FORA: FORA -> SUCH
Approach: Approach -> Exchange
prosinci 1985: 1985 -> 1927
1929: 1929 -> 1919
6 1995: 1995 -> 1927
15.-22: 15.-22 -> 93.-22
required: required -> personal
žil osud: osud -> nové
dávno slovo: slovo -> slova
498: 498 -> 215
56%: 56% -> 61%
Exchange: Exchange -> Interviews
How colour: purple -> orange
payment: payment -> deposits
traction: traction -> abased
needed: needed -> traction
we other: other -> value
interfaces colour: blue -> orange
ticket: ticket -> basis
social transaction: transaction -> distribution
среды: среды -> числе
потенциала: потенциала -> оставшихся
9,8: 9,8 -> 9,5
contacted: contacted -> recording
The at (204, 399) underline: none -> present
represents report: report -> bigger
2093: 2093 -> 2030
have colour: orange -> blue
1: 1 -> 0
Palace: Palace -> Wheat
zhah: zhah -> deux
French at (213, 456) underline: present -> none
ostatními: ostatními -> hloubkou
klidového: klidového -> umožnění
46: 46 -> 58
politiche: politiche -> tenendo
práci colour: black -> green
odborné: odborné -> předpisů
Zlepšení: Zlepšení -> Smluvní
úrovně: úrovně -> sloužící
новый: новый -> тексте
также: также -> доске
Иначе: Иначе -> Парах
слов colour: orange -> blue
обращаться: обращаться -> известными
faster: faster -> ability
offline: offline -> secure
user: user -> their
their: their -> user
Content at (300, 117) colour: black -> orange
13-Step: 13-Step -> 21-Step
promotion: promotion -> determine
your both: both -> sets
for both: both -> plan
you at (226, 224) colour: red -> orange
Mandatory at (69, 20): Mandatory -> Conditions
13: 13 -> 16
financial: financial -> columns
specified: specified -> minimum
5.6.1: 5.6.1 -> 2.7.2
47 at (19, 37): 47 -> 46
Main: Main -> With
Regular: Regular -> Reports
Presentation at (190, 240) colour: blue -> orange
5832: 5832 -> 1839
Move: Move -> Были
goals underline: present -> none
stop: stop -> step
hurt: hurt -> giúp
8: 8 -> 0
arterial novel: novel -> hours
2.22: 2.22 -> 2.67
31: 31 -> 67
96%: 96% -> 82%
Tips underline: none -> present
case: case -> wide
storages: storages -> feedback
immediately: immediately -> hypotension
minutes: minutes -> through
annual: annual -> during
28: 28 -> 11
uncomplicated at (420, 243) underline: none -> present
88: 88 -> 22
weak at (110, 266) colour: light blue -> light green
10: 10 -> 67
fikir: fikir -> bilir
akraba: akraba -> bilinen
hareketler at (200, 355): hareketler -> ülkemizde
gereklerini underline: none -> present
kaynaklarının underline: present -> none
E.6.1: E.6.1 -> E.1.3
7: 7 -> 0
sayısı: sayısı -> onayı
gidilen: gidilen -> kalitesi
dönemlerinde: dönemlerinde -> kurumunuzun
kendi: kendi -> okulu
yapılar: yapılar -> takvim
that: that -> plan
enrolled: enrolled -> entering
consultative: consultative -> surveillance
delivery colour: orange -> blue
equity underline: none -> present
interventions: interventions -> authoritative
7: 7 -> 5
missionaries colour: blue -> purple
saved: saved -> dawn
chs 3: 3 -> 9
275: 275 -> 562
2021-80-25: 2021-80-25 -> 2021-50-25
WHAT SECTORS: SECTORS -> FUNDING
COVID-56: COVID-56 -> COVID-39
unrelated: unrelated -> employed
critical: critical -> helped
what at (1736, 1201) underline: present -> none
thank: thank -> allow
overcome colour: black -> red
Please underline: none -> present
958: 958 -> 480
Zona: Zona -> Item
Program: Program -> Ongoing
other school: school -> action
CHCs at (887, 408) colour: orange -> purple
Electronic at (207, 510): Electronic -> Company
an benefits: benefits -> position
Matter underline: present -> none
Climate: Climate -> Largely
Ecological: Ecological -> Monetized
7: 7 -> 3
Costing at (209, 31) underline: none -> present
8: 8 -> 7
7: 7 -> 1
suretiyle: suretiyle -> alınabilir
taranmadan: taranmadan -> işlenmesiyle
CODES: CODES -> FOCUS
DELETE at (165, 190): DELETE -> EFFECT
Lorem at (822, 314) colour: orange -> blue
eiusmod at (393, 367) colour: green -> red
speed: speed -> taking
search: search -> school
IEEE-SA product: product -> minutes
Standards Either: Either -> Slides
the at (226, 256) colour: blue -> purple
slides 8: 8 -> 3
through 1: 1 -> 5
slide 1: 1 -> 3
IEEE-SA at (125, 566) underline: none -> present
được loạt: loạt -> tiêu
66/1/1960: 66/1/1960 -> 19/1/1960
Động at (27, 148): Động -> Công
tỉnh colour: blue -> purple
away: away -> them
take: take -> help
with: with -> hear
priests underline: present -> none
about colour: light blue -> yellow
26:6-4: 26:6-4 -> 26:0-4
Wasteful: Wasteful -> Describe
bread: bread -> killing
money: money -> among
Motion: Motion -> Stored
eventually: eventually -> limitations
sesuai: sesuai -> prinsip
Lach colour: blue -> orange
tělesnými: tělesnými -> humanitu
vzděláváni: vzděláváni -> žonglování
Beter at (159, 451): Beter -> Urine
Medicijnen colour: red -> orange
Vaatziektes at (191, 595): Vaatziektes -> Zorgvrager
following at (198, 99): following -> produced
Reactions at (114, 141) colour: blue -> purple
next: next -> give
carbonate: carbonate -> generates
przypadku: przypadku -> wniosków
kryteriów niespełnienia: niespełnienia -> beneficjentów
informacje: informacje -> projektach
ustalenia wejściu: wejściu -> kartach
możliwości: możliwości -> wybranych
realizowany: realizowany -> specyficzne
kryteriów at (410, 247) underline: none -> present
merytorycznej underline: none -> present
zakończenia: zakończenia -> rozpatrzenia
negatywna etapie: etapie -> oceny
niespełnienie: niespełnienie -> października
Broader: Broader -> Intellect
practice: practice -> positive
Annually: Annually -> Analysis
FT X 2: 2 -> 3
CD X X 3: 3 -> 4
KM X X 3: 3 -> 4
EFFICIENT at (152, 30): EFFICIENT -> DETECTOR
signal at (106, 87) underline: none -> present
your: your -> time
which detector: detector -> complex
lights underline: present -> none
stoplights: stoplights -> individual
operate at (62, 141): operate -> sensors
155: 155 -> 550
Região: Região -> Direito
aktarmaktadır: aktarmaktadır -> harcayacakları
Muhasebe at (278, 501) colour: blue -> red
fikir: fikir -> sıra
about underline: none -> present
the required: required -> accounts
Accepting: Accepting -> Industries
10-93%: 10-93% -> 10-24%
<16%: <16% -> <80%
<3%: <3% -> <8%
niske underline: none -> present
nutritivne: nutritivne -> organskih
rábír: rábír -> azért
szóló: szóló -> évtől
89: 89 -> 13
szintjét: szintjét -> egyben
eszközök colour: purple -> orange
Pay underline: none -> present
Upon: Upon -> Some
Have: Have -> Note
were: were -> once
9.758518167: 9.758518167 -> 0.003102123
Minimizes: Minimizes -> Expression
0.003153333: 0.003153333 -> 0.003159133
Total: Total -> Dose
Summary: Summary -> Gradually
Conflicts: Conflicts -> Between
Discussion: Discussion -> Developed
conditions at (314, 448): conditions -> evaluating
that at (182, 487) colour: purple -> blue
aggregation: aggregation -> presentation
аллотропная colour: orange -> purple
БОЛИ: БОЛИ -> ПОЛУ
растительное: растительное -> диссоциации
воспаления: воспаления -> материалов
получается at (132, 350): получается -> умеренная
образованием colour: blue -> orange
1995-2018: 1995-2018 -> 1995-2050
________________________________________
▶ _Short task_:
Copy out the lines above, changing each instance of "colour" to "color" and leaving everything else untouched.

▶ _Solution to the problem_:
FORA: FORA -> SUCH
Approach: Approach -> Exchange
prosinci 1985: 1985 -> 1927
1929: 1929 -> 1919
6 1995: 1995 -> 1927
15.-22: 15.-22 -> 93.-22
required: required -> personal
žil osud: osud -> nové
dávno slovo: slovo -> slova
498: 498 -> 215
56%: 56% -> 61%
Exchange: Exchange -> Interviews
How color: purple -> orange
payment: payment -> deposits
traction: traction -> abased
needed: needed -> traction
we other: other -> value
interfaces color: blue -> orange
ticket: ticket -> basis
social transaction: transaction -> distribution
среды: среды -> числе
потенциала: потенциала -> оставшихся
9,8: 9,8 -> 9,5
contacted: contacted -> recording
The at (204, 399) underline: none -> present
represents report: report -> bigger
2093: 2093 -> 2030
have color: orange -> blue
1: 1 -> 0
Palace: Palace -> Wheat
zhah: zhah -> deux
French at (213, 456) underline: present -> none
ostatními: ostatními -> hloubkou
klidového: klidového -> umožnění
46: 46 -> 58
politiche: politiche -> tenendo
práci color: black -> green
odborné: odborné -> předpisů
Zlepšení: Zlepšení -> Smluvní
úrovně: úrovně -> sloužící
новый: новый -> тексте
также: также -> доске
Иначе: Иначе -> Парах
слов color: orange -> blue
обращаться: обращаться -> известными
faster: faster -> ability
offline: offline -> secure
user: user -> their
their: their -> user
Content at (300, 117) color: black -> orange
13-Step: 13-Step -> 21-Step
promotion: promotion -> determine
your both: both -> sets
for both: both -> plan
you at (226, 224) color: red -> orange
Mandatory at (69, 20): Mandatory -> Conditions
13: 13 -> 16
financial: financial -> columns
specified: specified -> minimum
5.6.1: 5.6.1 -> 2.7.2
47 at (19, 37): 47 -> 46
Main: Main -> With
Regular: Regular -> Reports
Presentation at (190, 240) color: blue -> orange
5832: 5832 -> 1839
Move: Move -> Были
goals underline: present -> none
stop: stop -> step
hurt: hurt -> giúp
8: 8 -> 0
arterial novel: novel -> hours
2.22: 2.22 -> 2.67
31: 31 -> 67
96%: 96% -> 82%
Tips underline: none -> present
case: case -> wide
storages: storages -> feedback
immediately: immediately -> hypotension
minutes: minutes -> through
annual: annual -> during
28: 28 -> 11
uncomplicated at (420, 243) underline: none -> present
88: 88 -> 22
weak at (110, 266) color: light blue -> light green
10: 10 -> 67
fikir: fikir -> bilir
akraba: akraba -> bilinen
hareketler at (200, 355): hareketler -> ülkemizde
gereklerini underline: none -> present
kaynaklarının underline: present -> none
E.6.1: E.6.1 -> E.1.3
7: 7 -> 0
sayısı: sayısı -> onayı
gidilen: gidilen -> kalitesi
dönemlerinde: dönemlerinde -> kurumunuzun
kendi: kendi -> okulu
yapılar: yapılar -> takvim
that: that -> plan
enrolled: enrolled -> entering
consultative: consultative -> surveillance
delivery color: orange -> blue
equity underline: none -> present
interventions: interventions -> authoritative
7: 7 -> 5
missionaries color: blue -> purple
saved: saved -> dawn
chs 3: 3 -> 9
275: 275 -> 562
2021-80-25: 2021-80-25 -> 2021-50-25
WHAT SECTORS: SECTORS -> FUNDING
COVID-56: COVID-56 -> COVID-39
unrelated: unrelated -> employed
critical: critical -> helped
what at (1736, 1201) underline: present -> none
thank: thank -> allow
overcome color: black -> red
Please underline: none -> present
958: 958 -> 480
Zona: Zona -> Item
Program: Program -> Ongoing
other school: school -> action
CHCs at (887, 408) color: orange -> purple
Electronic at (207, 510): Electronic -> Company
an benefits: benefits -> position
Matter underline: present -> none
Climate: Climate -> Largely
Ecological: Ecological -> Monetized
7: 7 -> 3
Costing at (209, 31) underline: none -> present
8: 8 -> 7
7: 7 -> 1
suretiyle: suretiyle -> alınabilir
taranmadan: taranmadan -> işlenmesiyle
CODES: CODES -> FOCUS
DELETE at (165, 190): DELETE -> EFFECT
Lorem at (822, 314) color: orange -> blue
eiusmod at (393, 367) color: green -> red
speed: speed -> taking
search: search -> school
IEEE-SA product: product -> minutes
Standards Either: Either -> Slides
the at (226, 256) color: blue -> purple
slides 8: 8 -> 3
through 1: 1 -> 5
slide 1: 1 -> 3
IEEE-SA at (125, 566) underline: none -> present
được loạt: loạt -> tiêu
66/1/1960: 66/1/1960 -> 19/1/1960
Động at (27, 148): Động -> Công
tỉnh color: blue -> purple
away: away -> them
take: take -> help
with: with -> hear
priests underline: present -> none
about color: light blue -> yellow
26:6-4: 26:6-4 -> 26:0-4
Wasteful: Wasteful -> Describe
bread: bread -> killing
money: money -> among
Motion: Motion -> Stored
eventually: eventually -> limitations
sesuai: sesuai -> prinsip
Lach color: blue -> orange
tělesnými: tělesnými -> humanitu
vzděláváni: vzděláváni -> žonglování
Beter at (159, 451): Beter -> Urine
Medicijnen color: red -> orange
Vaatziektes at (191, 595): Vaatziektes -> Zorgvrager
following at (198, 99): following -> produced
Reactions at (114, 141) color: blue -> purple
next: next -> give
carbonate: carbonate -> generates
przypadku: przypadku -> wniosków
kryteriów niespełnienia: niespełnienia -> beneficjentów
informacje: informacje -> projektach
ustalenia wejściu: wejściu -> kartach
możliwości: możliwości -> wybranych
realizowany: realizowany -> specyficzne
kryteriów at (410, 247) underline: none -> present
merytorycznej underline: none -> present
zakończenia: zakończenia -> rozpatrzenia
negatywna etapie: etapie -> oceny
niespełnienie: niespełnienie -> października
Broader: Broader -> Intellect
practice: practice -> positive
Annually: Annually -> Analysis
FT X 2: 2 -> 3
CD X X 3: 3 -> 4
KM X X 3: 3 -> 4
EFFICIENT at (152, 30): EFFICIENT -> DETECTOR
signal at (106, 87) underline: none -> present
your: your -> time
which detector: detector -> complex
lights underline: present -> none
stoplights: stoplights -> individual
operate at (62, 141): operate -> sensors
155: 155 -> 550
Região: Região -> Direito
aktarmaktadır: aktarmaktadır -> harcayacakları
Muhasebe at (278, 501) color: blue -> red
fikir: fikir -> sıra
about underline: none -> present
the required: required -> accounts
Accepting: Accepting -> Industries
10-93%: 10-93% -> 10-24%
<16%: <16% -> <80%
<3%: <3% -> <8%
niske underline: none -> present
nutritivne: nutritivne -> organskih
rábír: rábír -> azért
szóló: szóló -> évtől
89: 89 -> 13
szintjét: szintjét -> egyben
eszközök color: purple -> orange
Pay underline: none -> present
Upon: Upon -> Some
Have: Have -> Note
were: were -> once
9.758518167: 9.758518167 -> 0.003102123
Minimizes: Minimizes -> Expression
0.003153333: 0.003153333 -> 0.003159133
Total: Total -> Dose
Summary: Summary -> Gradually
Conflicts: Conflicts -> Between
Discussion: Discussion -> Developed
conditions at (314, 448): conditions -> evaluating
that at (182, 487) color: purple -> blue
aggregation: aggregation -> presentation
аллотропная color: orange -> purple
БОЛИ: БОЛИ -> ПОЛУ
растительное: растительное -> диссоциации
воспаления: воспаления -> материалов
получается at (132, 350): получается -> умеренная
образованием color: blue -> orange
1995-2018: 1995-2018 -> 1995-2050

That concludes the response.